In my forthcoming book, Artists at Work: Rethinking Policy for Artistic Careers, I argue that what we call U.S. arts policy is really just a series of adaptations—often poorly suited—to a sector that policymakers never really designed for. The tax system, for example, allows collectors to deduct the full value of donated artworks, but artists can only deduct the cost of materials—because the code was written for businesses selling goods, not people producing creative labor. Labor law and social benefits like unemployment insurance and paid leave were built for full-time employees with regular paychecks—not freelancers, gig workers, or creative professionals with nonlinear income streams. And copyright law, arguably the most important legal tool for artists, still favors large intermediaries and was never adapted for the digital or AI-driven age. These aren’t isolated issues. They reflect a systemic mismatch between how creative work functions and how public policy is built.
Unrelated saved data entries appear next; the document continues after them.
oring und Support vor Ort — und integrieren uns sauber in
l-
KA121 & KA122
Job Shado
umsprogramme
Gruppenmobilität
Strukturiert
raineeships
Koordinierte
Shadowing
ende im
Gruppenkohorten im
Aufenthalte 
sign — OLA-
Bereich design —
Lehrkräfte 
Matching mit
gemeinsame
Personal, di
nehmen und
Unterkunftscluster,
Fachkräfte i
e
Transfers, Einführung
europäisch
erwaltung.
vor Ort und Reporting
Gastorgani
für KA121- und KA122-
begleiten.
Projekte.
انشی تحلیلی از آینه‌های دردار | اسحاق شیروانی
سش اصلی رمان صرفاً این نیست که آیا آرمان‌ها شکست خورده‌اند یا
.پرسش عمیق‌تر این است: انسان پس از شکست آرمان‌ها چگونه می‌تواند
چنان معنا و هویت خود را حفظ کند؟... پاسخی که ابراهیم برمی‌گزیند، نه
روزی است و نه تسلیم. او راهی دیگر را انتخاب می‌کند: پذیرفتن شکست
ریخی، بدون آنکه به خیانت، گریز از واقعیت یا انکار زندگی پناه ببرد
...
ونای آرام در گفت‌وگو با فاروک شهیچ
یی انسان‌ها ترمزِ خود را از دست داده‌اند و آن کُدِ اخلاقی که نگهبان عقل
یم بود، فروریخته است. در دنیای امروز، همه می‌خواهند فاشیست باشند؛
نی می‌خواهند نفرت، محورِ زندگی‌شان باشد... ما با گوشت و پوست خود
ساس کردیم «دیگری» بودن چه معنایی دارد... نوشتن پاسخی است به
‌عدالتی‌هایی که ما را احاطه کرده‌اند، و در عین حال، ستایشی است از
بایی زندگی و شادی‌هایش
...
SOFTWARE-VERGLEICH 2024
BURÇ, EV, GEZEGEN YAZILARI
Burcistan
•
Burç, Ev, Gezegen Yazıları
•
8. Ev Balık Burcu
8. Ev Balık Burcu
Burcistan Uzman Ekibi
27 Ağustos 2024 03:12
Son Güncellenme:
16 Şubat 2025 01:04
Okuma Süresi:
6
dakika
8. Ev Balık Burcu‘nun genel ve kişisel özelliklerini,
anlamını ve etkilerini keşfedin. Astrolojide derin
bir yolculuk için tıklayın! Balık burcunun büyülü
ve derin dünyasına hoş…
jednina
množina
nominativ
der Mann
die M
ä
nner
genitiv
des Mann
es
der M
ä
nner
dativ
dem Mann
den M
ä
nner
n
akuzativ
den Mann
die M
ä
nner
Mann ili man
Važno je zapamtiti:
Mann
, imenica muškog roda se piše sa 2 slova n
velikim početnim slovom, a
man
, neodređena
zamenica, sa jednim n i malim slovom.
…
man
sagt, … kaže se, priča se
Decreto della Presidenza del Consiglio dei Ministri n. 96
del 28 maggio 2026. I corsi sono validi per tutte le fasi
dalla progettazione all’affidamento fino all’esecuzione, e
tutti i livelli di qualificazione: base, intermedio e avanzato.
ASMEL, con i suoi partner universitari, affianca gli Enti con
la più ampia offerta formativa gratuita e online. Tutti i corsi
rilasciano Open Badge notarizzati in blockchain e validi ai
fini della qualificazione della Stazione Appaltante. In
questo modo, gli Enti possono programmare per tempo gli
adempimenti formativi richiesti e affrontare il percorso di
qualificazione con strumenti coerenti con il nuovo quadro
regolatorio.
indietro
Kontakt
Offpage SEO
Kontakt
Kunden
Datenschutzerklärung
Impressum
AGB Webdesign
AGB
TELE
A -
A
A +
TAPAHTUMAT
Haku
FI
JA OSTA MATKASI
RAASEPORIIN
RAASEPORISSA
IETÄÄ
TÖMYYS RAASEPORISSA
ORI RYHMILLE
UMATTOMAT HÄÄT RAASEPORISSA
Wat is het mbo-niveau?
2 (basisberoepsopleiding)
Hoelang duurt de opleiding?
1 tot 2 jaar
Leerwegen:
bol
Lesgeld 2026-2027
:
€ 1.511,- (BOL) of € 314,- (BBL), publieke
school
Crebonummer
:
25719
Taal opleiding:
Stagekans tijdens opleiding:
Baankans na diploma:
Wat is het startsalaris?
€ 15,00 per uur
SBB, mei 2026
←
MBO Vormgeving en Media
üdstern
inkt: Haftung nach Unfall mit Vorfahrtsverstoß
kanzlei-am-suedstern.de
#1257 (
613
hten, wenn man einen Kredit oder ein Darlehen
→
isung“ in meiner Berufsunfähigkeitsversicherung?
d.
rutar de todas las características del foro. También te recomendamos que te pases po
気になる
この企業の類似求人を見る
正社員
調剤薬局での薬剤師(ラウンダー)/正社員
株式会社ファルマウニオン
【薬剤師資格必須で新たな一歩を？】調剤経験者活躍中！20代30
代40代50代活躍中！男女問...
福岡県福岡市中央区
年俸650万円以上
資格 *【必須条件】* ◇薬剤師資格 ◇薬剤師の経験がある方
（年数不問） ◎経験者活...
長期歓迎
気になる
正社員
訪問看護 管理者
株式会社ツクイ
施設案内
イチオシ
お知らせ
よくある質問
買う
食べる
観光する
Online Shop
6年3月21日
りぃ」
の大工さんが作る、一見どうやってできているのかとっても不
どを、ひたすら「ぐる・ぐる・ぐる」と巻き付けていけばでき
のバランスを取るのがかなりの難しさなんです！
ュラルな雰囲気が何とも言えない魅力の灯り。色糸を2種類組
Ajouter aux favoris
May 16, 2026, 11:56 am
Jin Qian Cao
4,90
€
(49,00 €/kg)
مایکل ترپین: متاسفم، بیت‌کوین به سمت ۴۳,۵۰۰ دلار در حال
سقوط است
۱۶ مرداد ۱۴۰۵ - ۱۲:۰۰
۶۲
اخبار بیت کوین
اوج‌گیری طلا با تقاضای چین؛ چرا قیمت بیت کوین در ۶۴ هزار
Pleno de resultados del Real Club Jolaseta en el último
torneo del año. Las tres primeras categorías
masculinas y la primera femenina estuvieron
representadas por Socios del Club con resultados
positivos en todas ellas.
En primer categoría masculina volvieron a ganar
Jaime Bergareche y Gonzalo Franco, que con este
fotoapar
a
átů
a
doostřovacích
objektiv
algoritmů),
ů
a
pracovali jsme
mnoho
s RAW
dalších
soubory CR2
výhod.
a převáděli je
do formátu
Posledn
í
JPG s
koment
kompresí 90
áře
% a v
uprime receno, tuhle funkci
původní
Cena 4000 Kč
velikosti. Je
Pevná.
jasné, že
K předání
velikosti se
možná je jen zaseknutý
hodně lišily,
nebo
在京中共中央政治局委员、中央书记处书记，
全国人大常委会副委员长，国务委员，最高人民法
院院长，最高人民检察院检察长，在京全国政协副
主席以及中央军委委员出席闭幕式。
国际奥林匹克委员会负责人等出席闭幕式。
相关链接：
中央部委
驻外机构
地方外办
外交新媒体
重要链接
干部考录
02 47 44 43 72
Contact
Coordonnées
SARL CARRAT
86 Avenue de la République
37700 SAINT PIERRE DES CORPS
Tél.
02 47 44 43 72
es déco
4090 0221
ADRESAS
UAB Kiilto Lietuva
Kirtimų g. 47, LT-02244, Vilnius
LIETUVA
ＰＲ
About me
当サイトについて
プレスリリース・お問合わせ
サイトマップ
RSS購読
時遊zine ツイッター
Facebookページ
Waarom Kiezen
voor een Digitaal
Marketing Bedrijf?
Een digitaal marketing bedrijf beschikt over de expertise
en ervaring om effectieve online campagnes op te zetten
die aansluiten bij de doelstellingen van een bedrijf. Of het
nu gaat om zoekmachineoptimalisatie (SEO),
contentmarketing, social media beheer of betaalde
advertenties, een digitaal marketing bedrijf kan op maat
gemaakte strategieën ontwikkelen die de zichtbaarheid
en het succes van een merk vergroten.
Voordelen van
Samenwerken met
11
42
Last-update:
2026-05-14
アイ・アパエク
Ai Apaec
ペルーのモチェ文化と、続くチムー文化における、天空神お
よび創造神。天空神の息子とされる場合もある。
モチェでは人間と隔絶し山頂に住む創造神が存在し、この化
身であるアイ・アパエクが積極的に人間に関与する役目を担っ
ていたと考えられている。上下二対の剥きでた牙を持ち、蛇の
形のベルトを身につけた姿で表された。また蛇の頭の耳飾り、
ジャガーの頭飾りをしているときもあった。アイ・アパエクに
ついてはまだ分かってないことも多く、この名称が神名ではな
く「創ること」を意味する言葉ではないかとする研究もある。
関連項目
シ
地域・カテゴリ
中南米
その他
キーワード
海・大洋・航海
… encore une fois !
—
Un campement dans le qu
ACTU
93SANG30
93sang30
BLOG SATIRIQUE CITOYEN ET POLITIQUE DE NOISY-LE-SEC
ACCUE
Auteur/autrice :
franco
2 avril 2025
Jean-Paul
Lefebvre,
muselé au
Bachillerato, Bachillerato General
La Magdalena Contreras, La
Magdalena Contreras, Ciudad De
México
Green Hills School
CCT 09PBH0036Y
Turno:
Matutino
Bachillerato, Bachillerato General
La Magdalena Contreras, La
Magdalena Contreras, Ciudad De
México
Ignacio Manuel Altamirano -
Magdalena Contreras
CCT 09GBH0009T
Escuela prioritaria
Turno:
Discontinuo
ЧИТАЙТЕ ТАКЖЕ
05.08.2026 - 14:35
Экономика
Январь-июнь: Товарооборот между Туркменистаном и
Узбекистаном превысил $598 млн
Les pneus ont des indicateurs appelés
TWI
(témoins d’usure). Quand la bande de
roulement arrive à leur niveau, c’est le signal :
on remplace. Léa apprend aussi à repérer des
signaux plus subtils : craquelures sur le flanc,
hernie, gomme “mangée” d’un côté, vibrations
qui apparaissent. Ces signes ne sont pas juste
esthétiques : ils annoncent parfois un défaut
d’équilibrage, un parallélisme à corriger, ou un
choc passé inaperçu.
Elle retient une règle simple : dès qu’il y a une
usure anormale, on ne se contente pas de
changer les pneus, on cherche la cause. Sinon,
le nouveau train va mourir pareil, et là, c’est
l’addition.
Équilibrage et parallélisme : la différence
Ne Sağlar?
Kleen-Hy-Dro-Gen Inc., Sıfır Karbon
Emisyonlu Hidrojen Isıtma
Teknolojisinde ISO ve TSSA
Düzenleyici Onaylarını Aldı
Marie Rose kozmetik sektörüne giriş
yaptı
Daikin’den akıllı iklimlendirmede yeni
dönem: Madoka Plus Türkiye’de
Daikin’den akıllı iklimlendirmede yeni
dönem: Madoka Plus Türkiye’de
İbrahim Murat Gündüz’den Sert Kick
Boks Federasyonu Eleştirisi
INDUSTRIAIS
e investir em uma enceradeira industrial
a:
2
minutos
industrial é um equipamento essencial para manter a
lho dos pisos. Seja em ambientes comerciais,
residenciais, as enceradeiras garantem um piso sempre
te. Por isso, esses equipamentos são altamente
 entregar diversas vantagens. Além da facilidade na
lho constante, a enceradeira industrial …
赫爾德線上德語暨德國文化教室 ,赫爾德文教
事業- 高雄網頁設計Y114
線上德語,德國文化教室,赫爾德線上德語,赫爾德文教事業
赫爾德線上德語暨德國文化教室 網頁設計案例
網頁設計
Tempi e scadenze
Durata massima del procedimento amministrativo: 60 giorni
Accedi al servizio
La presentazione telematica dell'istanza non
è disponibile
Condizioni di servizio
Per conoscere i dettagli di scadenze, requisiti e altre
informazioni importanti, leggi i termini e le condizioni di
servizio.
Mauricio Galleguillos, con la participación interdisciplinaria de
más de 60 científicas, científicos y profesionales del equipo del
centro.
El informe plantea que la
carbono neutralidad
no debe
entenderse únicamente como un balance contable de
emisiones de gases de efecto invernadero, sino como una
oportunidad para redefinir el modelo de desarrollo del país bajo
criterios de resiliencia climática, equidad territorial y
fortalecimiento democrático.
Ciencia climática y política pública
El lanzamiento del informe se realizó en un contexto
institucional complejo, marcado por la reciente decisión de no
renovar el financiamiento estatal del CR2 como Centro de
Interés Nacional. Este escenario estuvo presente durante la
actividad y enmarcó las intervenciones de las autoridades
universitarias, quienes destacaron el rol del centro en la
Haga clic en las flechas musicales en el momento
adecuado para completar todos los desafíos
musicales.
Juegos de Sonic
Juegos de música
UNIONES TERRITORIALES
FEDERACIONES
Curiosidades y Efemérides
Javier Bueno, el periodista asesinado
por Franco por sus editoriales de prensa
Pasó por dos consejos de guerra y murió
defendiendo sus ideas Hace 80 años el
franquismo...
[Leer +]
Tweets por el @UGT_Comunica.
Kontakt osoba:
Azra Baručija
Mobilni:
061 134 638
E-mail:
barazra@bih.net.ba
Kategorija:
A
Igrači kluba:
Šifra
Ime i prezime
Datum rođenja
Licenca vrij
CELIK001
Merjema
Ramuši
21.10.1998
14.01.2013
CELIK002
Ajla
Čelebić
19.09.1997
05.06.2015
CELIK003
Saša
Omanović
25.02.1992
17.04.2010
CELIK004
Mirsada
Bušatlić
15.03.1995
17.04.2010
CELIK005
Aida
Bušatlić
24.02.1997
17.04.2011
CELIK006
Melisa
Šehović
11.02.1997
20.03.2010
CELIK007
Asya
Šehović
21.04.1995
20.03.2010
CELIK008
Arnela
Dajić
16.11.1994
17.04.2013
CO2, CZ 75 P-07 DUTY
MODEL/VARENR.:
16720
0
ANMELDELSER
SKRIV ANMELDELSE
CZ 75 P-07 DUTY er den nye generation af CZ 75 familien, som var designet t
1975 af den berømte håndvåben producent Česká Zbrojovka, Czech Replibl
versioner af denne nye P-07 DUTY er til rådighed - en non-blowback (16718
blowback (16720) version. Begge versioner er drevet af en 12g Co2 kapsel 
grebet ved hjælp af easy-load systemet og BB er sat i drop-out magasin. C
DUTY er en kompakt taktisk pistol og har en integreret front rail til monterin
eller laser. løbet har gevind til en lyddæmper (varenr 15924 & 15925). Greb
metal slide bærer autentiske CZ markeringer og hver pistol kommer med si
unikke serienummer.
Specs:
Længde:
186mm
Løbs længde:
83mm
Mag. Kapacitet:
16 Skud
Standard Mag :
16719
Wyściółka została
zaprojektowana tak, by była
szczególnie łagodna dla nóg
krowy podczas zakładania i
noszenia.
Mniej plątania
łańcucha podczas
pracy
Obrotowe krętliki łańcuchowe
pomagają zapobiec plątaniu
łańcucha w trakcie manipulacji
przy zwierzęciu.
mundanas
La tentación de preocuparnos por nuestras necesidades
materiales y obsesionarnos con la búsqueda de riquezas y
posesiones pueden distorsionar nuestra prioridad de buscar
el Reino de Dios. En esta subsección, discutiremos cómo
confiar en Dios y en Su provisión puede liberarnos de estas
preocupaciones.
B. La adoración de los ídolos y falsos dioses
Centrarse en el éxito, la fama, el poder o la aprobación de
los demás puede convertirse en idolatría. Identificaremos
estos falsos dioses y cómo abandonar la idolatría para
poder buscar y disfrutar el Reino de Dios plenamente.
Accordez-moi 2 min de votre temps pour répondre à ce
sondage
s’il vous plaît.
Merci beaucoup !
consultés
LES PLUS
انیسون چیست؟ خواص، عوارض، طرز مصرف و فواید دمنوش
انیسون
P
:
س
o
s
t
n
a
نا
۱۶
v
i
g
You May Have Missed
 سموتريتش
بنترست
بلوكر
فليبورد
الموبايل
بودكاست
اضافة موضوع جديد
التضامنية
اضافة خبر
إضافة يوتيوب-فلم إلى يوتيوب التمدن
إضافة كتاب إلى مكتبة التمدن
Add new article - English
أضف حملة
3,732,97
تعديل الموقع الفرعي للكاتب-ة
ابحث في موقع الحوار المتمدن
What’s needed now isn’t just more money or more advocacy. It’s a new approach: a policy framework that sees the arts not as an afterthought or a luxury, but as a regular part of our economic and civic life. Artists are workers. Arts organizations are employers, producers, and community anchors. The sector needs the same things any other sector needs: stable institutions, legal protections, predictable rules, and infrastructure that supports long-term sustainability. That means a permanently authorized NEA and NEH, not ones renewed at the mercy of each budget cycle. It means aligning tax, labor, and copyright policies with the actual conditions of creative work. And it means designing systems that account for complexity, adapt to technological change, and center the lived experience of the people they’re meant to serve.
We’ve seen what happens when we rely on short-term programs—during the pandemic, during recessions, after natural disasters. Relief arrives late and leaves early. The underlying vulnerability remains.
Trump’s proposed cuts are not the problem—they’re the symptom. The real issue is that we keep defending a system that was never designed to last. It’s time to stop reacting and start planning. A well-designed policy system doesn’t need to be defended every year. It endures because it’s built on sound principles: clarity of purpose, fit between policy tools and real-world conditions, and a recognition that creative work is part of the economy—not outside of it.